As patients we go through our medical adventures and misadventures and move on. That nasty test is over. The bad results are digested and a treatment plan comes along. We have our emotional highs and lows and we keep on going.
We hear about the potential risks and problems at each treatment. We hope for the best and sometimes cope with the worst. We develop ways to cope and move on and grow.
But what about the doctors and nurses and other medical professionals? I have never really stopped to think about them and how they cope.
First of all in their jobs, every day is like Groundhog Day. They must deliver good and bad news, administer tests and watch their patients react. They help cure and heal some patients, and are forced to watch others slip away. That must be incredibly difficult. It must represent a failure for those who took the oath to 'do no harm'.

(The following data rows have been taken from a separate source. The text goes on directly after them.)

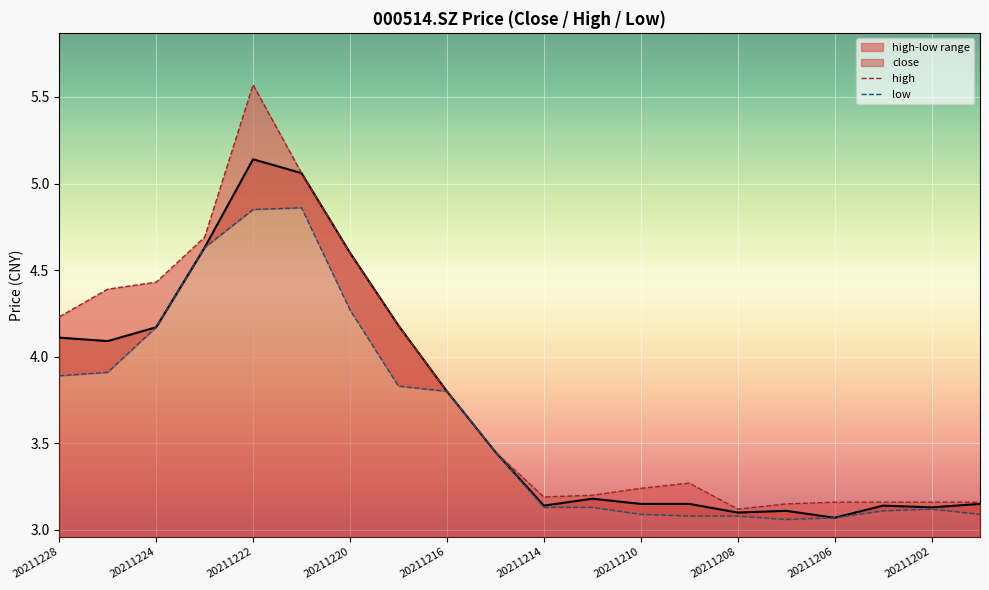

Which series has the largest total across all categories?

high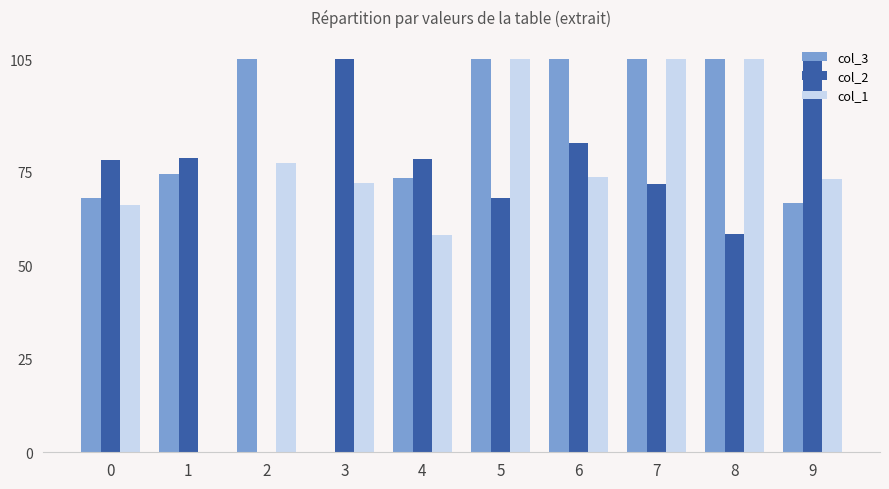

How many data points does each series have?

10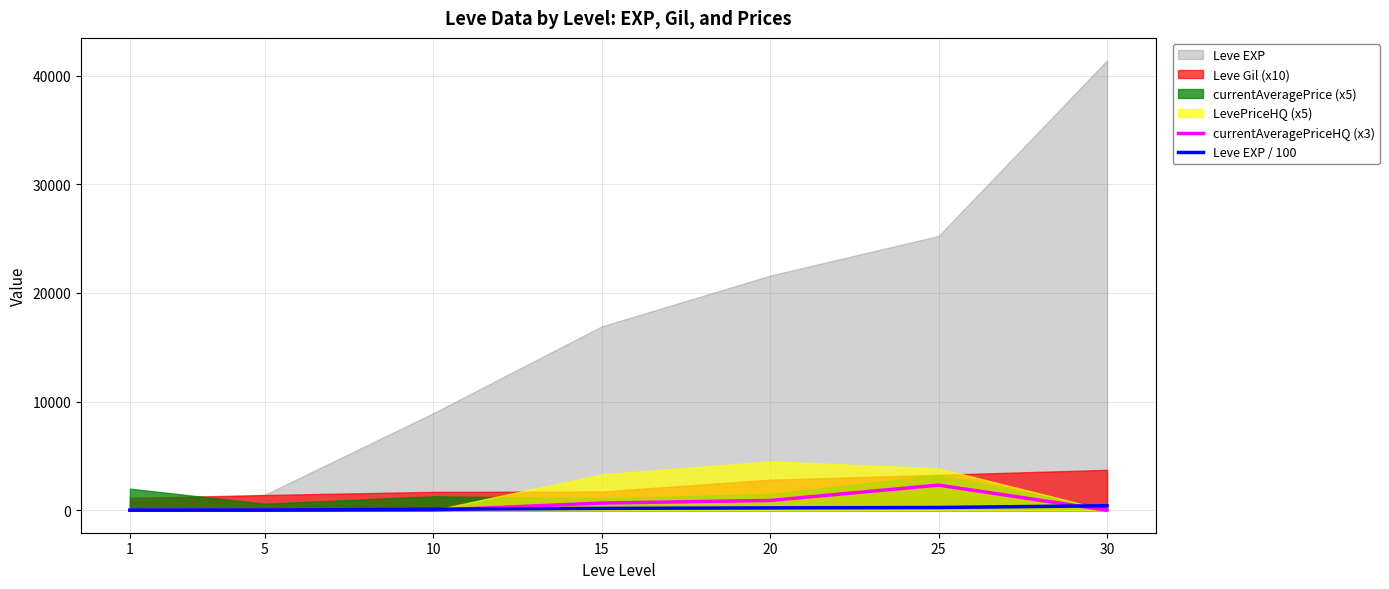

What is the sum of the Leve EXP / 100 values at 15 and 5?

183.4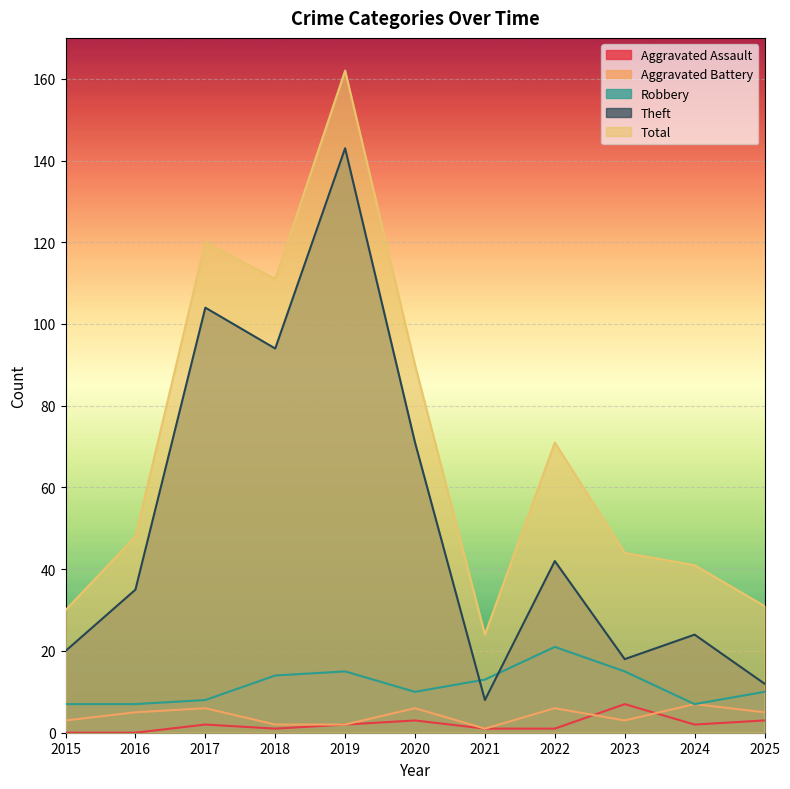

How many lines are shown in the chart?

5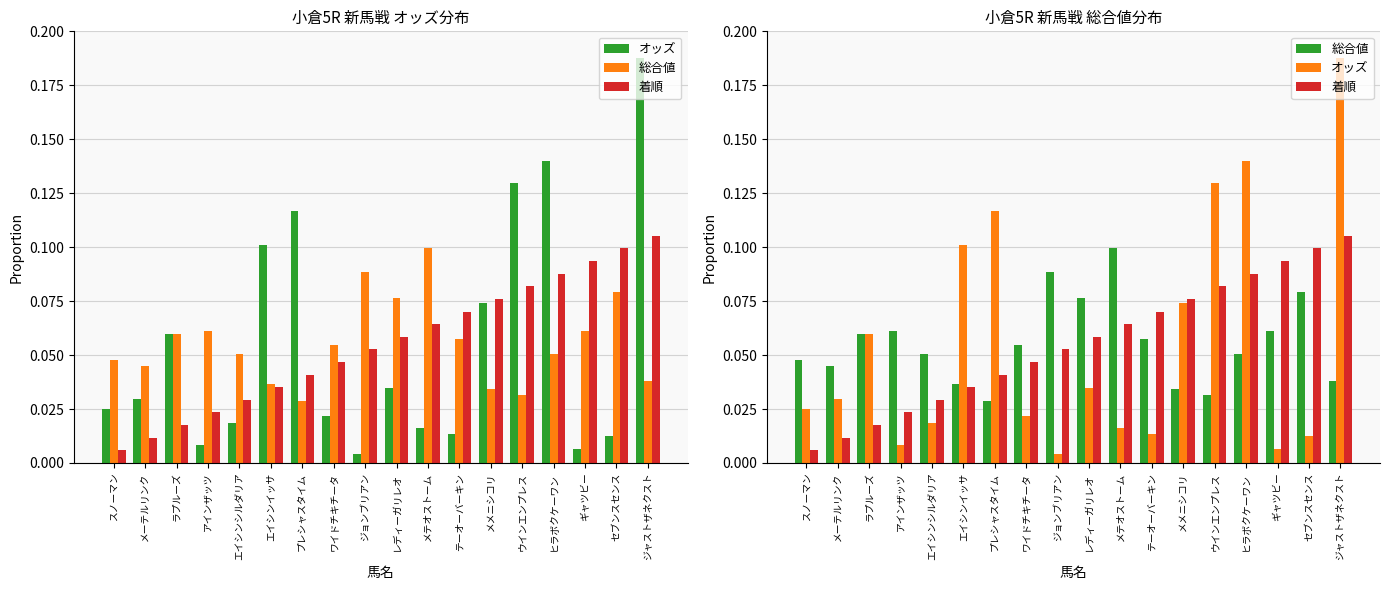

The value of 総合値 at ジャストザネクスト is 0.1. True or false?

False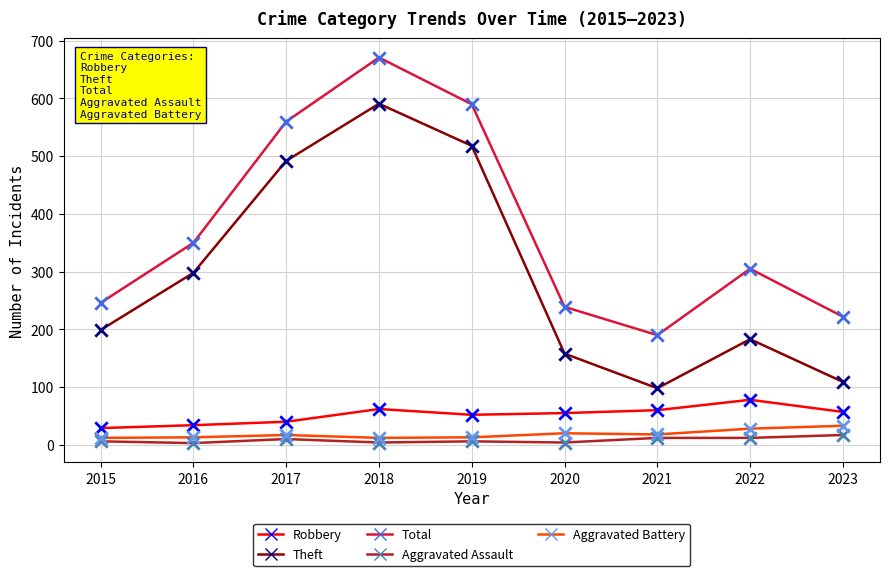

At which category is the sum across all series the highest?

2018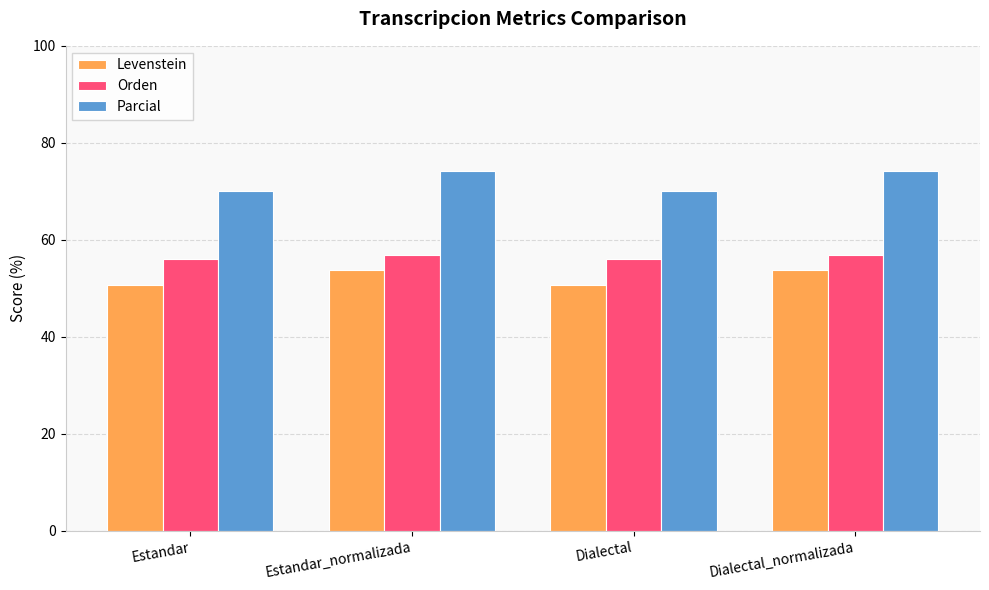

How many values in the Parcial series exceed 74?

2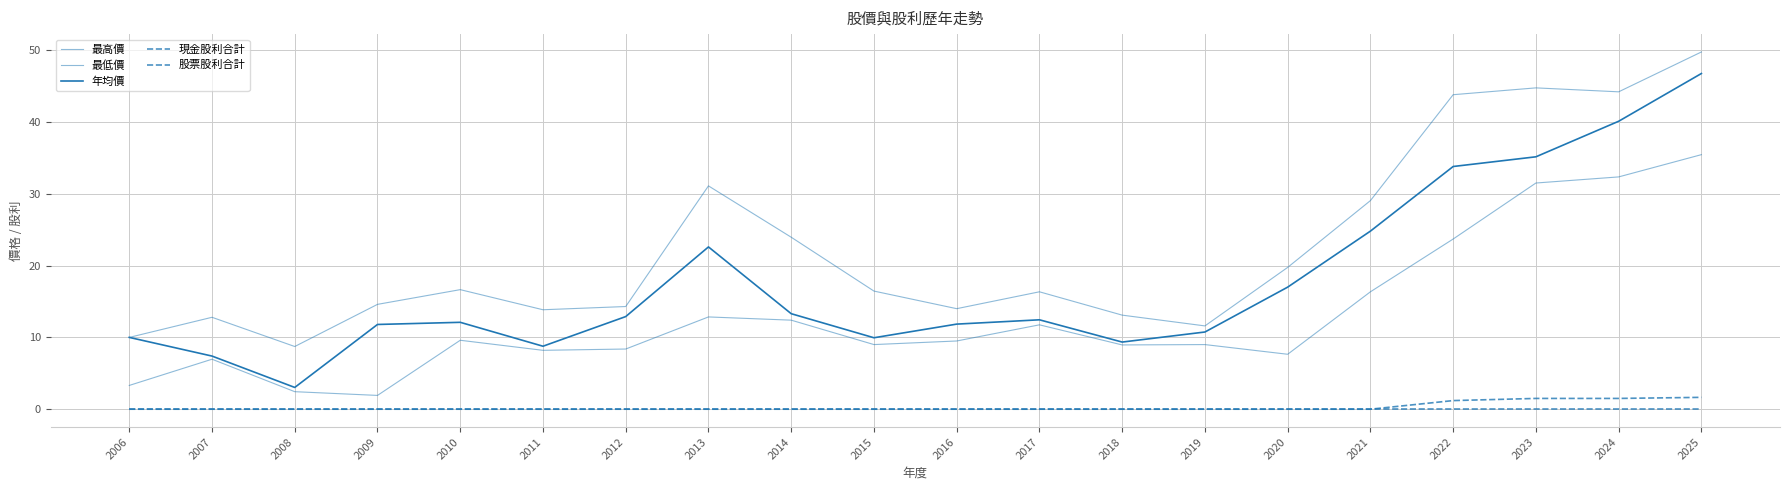

How many lines are shown in the chart?

5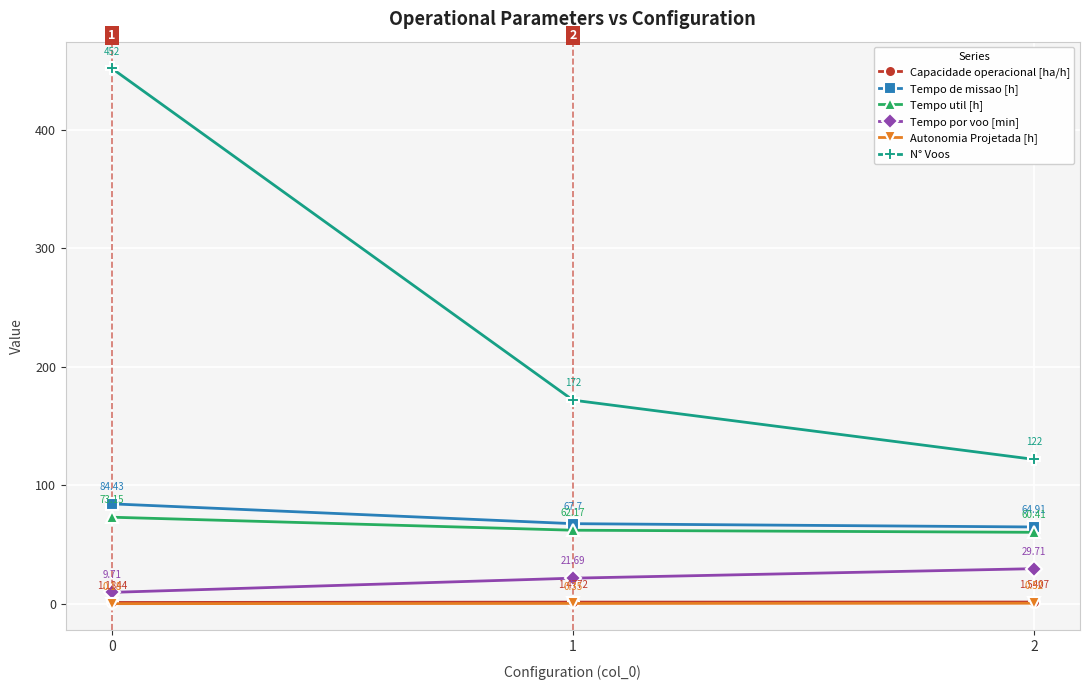

What is the average value of the Capacidade operacional [ha/h] series?

1.4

They work hard to help their patients and then some they can't help. So what is your job? Engineer, cook, parent, soldier, butcher, baker, candlestick maker? What if what you make is a total flop? How does that make you feel? But what if its not just a flop but someone loses their life?
And what about the further burden of a patient who follows their advice to a T and still doesn't make it?
The emotional toll must be incredible. I could not imagine. And I had never ever thought about it until I read this article on a doctor who writes prose and poetry as an emotional outlet to cope. That's not that much different from being a patient.